* Предложенный отрывок
»»

Думается, что для человека, воспитанного в рамках советской системы образования и воспринявшего коллективистские ценностные установки, далеко не праздными звучали стихи Лебедева-Кумача, опубликованные в газете «Красный Сормович» 9 июля 1941 г.:

Клятва труженика

Я клятву дал – пока дышать могу,

Да будут собраны все помыслы, все силы,

Чтобы сильней ударить по врагу,

Чтобы верней служить моей отчизне милой!

Заботы мелкие пускай уходят прочь,

Пусть сердце полнится одной большой заботой:

Скорей и лучше родине помочь

Ударной, боевой, невиданной работой2.

Признание фактора торжественного обещания, клятвы, данной «перед лицом товарищей» (т.е. публично) в качестве мотивирующей составляющей трудовой деятельности позволяет понять смысл таких форм повышения производительности труда как, например социалистическое соревнование. Его смысл, скорее, не столько в «спортивном азарте», как средстве достижения максимального результата, сколько в публичности заявленных претензий на лидерство. О том, что ты запланировал выполнить в определенный срок некоторый объем работы, благодаря соревнованию, знали все заинтересованные лица. Невыполнение ранее озвученного плана, как и нарушение данных обязательств, были для человека с советской моралью неприемлемыми, поскольку могли повлечь за собой общественное порицание. Потребность в общественном признании в данном случае определяла трудовое поведение соревнующихся в соответствии с принципом: «Дал слово – держи!». Именно поэтому, на наш взгляд, в годы войны часто практиковались публичные (коллективные и индивидуальные) заявления о взятых трудовых обязательствах.

В качестве примера (а таких примеров десятки тысяч) приведем выдержку из резолюции членов артели «Красный пресс» г. Киров от 3 июля 1941 г. В ней говорилось: «Мы берем на себя обязательство ежедневно выполнять производственную программу, твердо помня, что каждый выпущенный предмет сверх плана – это удар по бандиту Гитлеру»1. Невыполнение ранее объявленных публично обязательств больно ударяло по самолюбию советских трудящихся. Инженер ГАЗа В.А. Лапшин приводит в дневнике характерный для того времени пример «установки» руководства предприятия на победу в социалистическом соревновании: «Позор будет всему коллективу, если эти красные знамена заберут у них другие заводы»2.

««

* Задания к упражнению
**A)** Ответьте по отрывку на вопросы, каждый ответ с новой строки и с той же пометкой:
(i) В какой газете и какого числа вышли стихи Лебедева-Кумача?
(ii) Члены какой артели и какого города приняли резолюцию 3 июля 1941 г.?
(iii) Где работал инженером В.А. Лапшин?
**B)** Процитируйте фрагмент отрывка между словами «Думается, что для» и «моей отчизне милой!», включая их самих.

* Исходные данные
»»

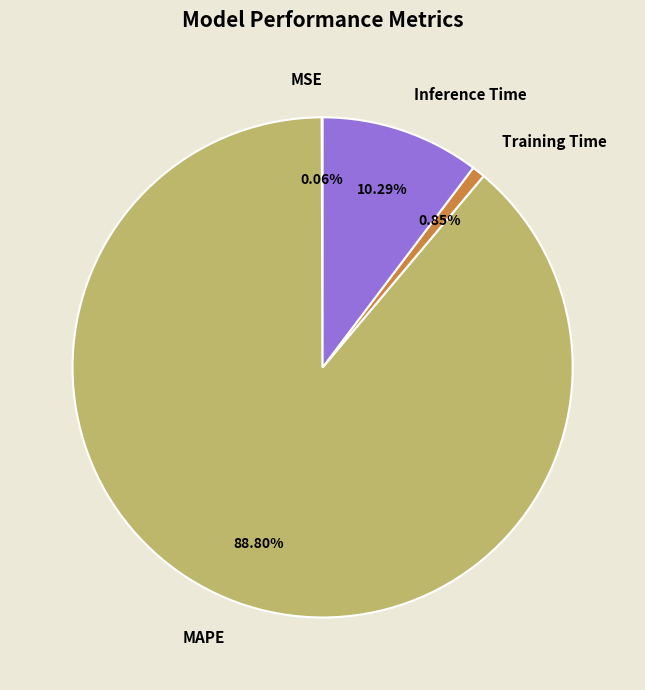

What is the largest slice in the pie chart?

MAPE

««
»»

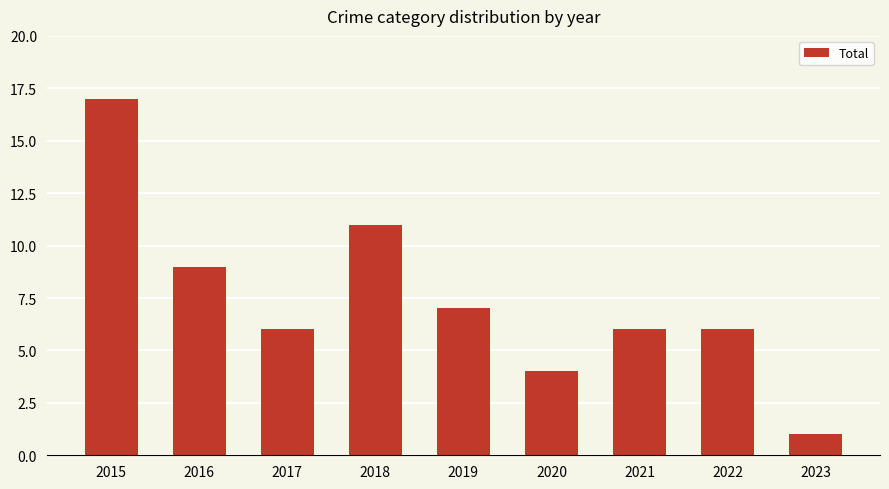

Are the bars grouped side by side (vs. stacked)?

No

««

* Письменные ответы
**A)**
(i) В газете «Красный Сормович», 9 июля 1941 г.
(ii) Члены артели «Красный пресс», г. Киров.
(iii) На ГАЗе.

**B)**
Думается, что для человека, воспитанного в рамках советской системы образования и воспринявшего коллективистские ценностные установки, далеко не праздными звучали стихи Лебедева-Кумача, опубликованные в газете «Красный Сормович» 9 июля 1941 г.:

Клятва труженика

Я клятву дал – пока дышать могу,

Да будут собраны все помыслы, все силы,

Чтобы сильней ударить по врагу,

Чтобы верней служить моей отчизне милой!